Rachel Hannan depicts raw, windswept escarpments and valleys in her landscapes and Anne Crestani is a figurative painter who explores the forms and moods created in the magical moments as day transitions into night.
Hannan finds solace and inspiration in the rugged natural landscapes of the Upper Mountains.
“My work is a celebration of the inevitable ups and downs of life, the challenge of finding the sunshine through the mist. It is a search for an evasive beam, a rhythmic shimmer, a translucent haze – the fleeting exquisiteness of light in its dramatic dance with darkness, teasing the shadows into battle,” she said.

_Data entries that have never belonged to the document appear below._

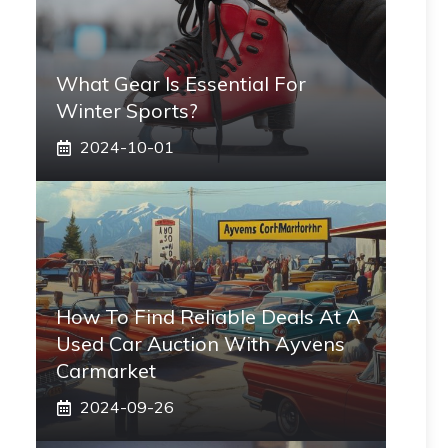
What Gear Is Essential For
Winter Sports?
2024-10-01
How To Find Reliable Deals At A
Used Car Auction With Ayvens
Carmarket
2024-09-26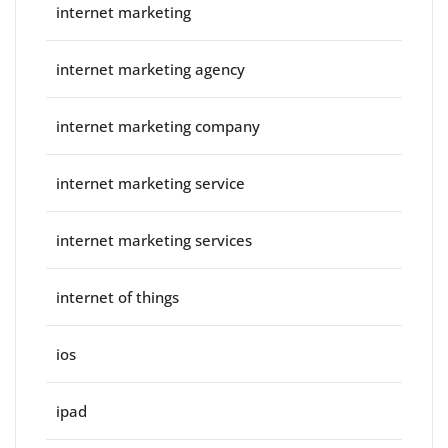
internet marketing
internet marketing agency
internet marketing company
internet marketing service
internet marketing services
internet of things
ios
ipad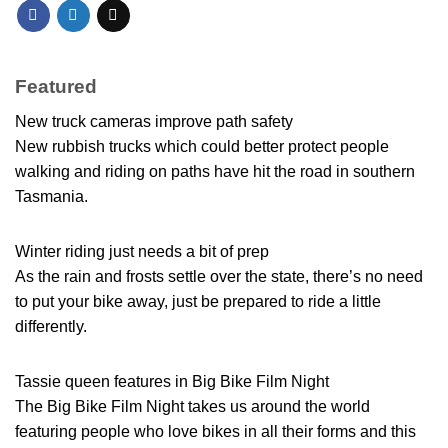
Featured
New truck cameras improve path safety
New rubbish trucks which could better protect people
walking and riding on paths have hit the road in southern
Tasmania.
Winter riding just needs a bit of prep
As the rain and frosts settle over the state, there’s no need
to put your bike away, just be prepared to ride a little
differently.
Tassie queen features in Big Bike Film Night
The Big Bike Film Night takes us around the world
featuring people who love bikes in all their forms and this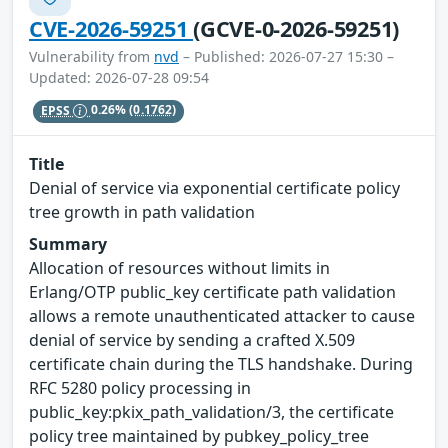
CVE-2026-59251
(GCVE-0-2026-59251)
Vulnerability from
nvd
– Published: 2026-07-27 15:30 –
Updated: 2026-07-28 09:54
EPSS
0.26%
(0.1762)
Title
Denial of service via exponential certificate policy
tree growth in path validation
Summary
Allocation of resources without limits in
Erlang/OTP public_key certificate path validation
allows a remote unauthenticated attacker to cause
denial of service by sending a crafted X.509
certificate chain during the TLS handshake. During
RFC 5280 policy processing in
public_key:pkix_path_validation/3, the certificate
policy tree maintained by pubkey_policy_tree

“Painting is a necessary refueling while raising four children, an opportunity to reflect and to celebrate the beauty and preciousness of the people and places that continually inspire and astound me.”
For Crestani, painting captures the fragments of memories and images that make up her “art-memory mind”. Her most recent works express her burgeoning interest in the evocative Mountains landscapes.
“I am exploring landscape as a means of reliving the thrill I remember as a girl when I watched the transformative cycles of sunrise and sunset,” she said. “It was a time when the natural world seems to hold its breath.
“This magical daily event barely registers in our busy lives but, as children, we are often more attuned as the world turns on its axis. Those early experiences are often embedded forever quietly within the heart, mind and body.”
The women work together as family therapists and are both jazz singers. This is their first artistic collaboration.
“We are thrilled and excited to be showing together,” said Hannan. “We share a drive to make art because we are both inspired by the transcendent power of our Mountains home. This show captures our combined vision.”
The exhibition Perlucere, from the Latin word perluceo (to shine through, to be made transparent) is at the Virgin Walls Gallery, Great Western Highway, Blackheath, from June 3-5.